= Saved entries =
--- START ---
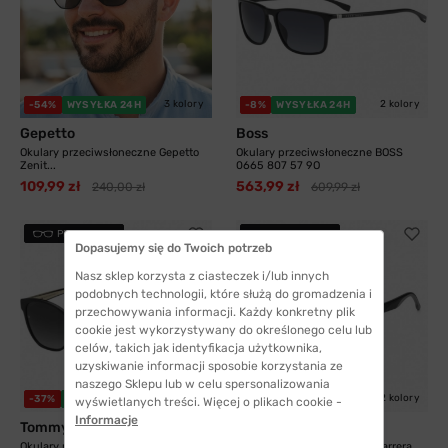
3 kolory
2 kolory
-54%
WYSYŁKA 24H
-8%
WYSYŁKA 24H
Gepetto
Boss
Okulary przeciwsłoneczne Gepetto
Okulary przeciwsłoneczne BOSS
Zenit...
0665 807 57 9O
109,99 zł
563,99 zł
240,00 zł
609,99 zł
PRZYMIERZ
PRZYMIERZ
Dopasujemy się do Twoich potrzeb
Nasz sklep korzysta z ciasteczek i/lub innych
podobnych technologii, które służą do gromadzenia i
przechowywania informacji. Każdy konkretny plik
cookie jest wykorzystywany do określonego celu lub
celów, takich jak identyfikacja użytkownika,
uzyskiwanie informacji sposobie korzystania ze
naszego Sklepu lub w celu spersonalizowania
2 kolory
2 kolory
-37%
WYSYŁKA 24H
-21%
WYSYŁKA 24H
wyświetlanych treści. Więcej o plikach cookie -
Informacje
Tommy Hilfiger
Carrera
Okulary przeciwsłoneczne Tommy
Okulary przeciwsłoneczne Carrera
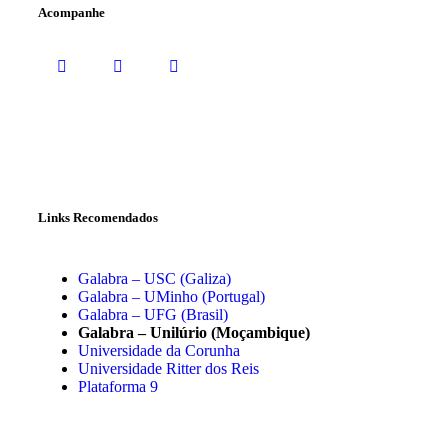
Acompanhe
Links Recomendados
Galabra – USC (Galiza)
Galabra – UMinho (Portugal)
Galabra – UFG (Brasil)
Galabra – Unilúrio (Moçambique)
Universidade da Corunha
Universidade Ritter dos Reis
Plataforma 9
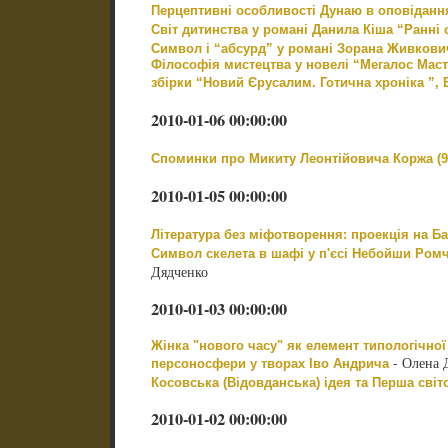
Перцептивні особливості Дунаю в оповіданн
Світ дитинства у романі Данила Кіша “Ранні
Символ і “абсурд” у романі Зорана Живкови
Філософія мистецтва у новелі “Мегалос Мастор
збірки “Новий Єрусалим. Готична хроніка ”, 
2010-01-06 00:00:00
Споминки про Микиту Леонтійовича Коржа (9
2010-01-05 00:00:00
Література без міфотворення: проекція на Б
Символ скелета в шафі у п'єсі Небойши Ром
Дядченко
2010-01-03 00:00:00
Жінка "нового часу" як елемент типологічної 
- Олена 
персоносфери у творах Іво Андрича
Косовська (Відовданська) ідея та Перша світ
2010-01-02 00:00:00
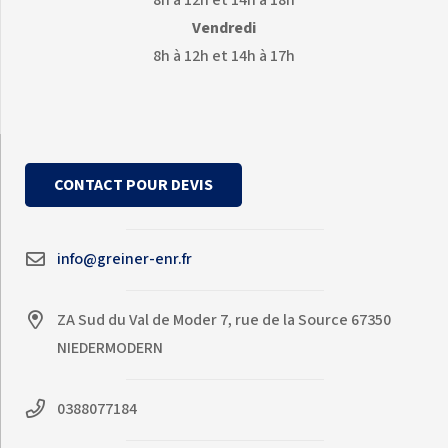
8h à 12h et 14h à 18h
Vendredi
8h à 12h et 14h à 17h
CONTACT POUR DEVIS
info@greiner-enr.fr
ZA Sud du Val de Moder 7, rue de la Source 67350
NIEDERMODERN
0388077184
--- END ---
= Work item =
Note every line of the records that holds the word "Gepetto", and copy it.

= Exercise response =
Gepetto
Okulary przeciwsłoneczne Gepetto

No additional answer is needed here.